Agents arrest 34 illegal immigrants in Wisconsin
Madison (AP) — State and federal agents have arrested 34 people they say are illegal immigrants across southern Wisconsin.
According to Wisconsin Attorney General J.B. Van Hollen’s office, state Justice Department and U.S. Immigration and Customs Enforcement agents began the sweep on Oct. 13 and completed it on Friday. The sweep covered a number of southern Wisconsin cities, including Milwaukee, Whitewater, Fort Atkinson, Beaver Dam, Kenosha and Waukesha.
Justice Department officials said all of the immigrants arrested have criminal histories that include such offenses as sexual assault, possession of cocaine and battery.
Business money will speed new Minnesota road projects
St. Paul, Minn. (AP) — Minnesota highway upgrades that are low or not even on state transportation priority lists will be accelerated after business interests agreed to kick in money, a cost-sharing arrangement that Gov. Tim Pawlenty wants used more often.
Pawlenty and Transportation Commissioner Tom Sorel touted two examples during a news conference this week that served as an invitation for other expansion-minded businesses to do likewise.

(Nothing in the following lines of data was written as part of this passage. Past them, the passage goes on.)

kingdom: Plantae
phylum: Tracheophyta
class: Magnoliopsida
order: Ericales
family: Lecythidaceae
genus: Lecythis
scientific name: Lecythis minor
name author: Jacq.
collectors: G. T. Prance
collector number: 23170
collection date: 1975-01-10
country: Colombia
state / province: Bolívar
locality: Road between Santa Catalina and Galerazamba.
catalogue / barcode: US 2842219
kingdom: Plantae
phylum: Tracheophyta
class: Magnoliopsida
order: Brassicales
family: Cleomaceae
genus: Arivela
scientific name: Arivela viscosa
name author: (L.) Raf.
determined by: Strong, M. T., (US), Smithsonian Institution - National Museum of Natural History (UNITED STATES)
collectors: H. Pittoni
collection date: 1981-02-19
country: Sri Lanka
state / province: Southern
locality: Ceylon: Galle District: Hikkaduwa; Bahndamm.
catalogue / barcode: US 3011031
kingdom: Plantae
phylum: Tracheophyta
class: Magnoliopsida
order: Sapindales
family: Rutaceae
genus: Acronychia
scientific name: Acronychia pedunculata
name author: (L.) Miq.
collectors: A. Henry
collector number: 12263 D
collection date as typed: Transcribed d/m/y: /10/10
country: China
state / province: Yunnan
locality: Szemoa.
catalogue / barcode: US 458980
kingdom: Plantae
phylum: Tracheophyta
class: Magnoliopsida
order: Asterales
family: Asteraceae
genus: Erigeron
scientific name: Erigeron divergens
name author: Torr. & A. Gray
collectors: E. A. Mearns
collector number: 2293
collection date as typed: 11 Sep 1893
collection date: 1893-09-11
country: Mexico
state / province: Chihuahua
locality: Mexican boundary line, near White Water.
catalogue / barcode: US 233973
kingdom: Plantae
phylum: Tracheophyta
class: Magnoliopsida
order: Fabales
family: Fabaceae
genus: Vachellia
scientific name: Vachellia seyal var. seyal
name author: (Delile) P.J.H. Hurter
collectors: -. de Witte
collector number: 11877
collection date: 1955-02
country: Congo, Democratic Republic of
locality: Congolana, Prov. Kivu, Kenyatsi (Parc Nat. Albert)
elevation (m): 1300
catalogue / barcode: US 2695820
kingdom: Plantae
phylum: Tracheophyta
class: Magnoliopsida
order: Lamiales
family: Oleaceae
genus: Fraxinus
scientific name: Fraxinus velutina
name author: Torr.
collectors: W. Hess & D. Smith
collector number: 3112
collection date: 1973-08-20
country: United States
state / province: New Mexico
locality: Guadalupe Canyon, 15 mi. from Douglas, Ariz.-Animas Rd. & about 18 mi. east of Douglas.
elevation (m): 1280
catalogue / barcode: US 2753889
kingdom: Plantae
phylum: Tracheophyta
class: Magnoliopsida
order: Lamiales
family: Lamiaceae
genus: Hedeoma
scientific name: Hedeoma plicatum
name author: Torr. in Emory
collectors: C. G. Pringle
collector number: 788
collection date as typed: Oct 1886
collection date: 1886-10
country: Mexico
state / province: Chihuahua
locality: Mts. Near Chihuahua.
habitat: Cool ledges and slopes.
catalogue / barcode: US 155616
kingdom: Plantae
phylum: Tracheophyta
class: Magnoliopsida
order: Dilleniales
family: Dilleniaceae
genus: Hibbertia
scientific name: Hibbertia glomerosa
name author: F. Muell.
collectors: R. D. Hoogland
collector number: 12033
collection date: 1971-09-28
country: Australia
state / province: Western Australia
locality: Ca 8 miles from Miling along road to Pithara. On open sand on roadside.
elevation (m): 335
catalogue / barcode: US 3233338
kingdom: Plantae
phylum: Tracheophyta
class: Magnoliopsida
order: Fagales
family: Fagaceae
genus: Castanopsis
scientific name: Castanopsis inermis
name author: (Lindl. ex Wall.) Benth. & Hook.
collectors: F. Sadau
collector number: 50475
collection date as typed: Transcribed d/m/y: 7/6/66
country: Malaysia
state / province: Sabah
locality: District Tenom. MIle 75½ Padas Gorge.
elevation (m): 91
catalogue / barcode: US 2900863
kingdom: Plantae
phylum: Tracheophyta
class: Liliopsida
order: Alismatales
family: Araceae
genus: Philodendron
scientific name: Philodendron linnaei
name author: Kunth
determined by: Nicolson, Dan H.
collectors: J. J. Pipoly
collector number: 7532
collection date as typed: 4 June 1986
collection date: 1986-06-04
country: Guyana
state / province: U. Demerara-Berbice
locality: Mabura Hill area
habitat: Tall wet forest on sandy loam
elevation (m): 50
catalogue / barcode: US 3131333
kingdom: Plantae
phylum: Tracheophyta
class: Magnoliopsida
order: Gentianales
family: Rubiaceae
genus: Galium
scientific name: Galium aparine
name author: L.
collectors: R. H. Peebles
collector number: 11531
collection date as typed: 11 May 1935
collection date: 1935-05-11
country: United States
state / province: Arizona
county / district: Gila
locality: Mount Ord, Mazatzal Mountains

UnitedHealth Group will put $5 million into an $18 million interchange reconstruction near the insurance company’s Minnetonka campus. A developer and investment company seeking a bioscience industrial park in southern Minnesota will donate $13 million in land right of way to speed a new $36 million highway interchange near Pine Island.
The cost-sharing concept isn’t new; Best Buy Co. chipped in $7 million for interstate freeway work deemed essential when it built a new headquarters complex in Richfield.
Pawlenty said he wants his administration to use the concept more aggressively and said the mutual benefit to the state trumps any concerns that deep-pocketed interests will scale priority lists unfairly.
U.N. climate chief says he doubts full treaty will be reached this year
Amsterdam, Netherlands (AP) — Reaching a global warming treaty will be impossible this year, but the political ingredients of a deal must be settled at a conference in December, the U.N.’s top climate official said Wednesday.
“Time is running out,” said Yvo de Boer, the secretary-general of the U.N. climate change secretariat. “We do not have another year to sit on our hands. The deal must be done in Copenhagen.”
De Boer said the key to reaching an accord during the December conference in the Danish capital would be for wealthy countries to offer a financial package to help poorer countries adapt to inevitable climate changes and to shift toward low-carbon technologies for energy and development.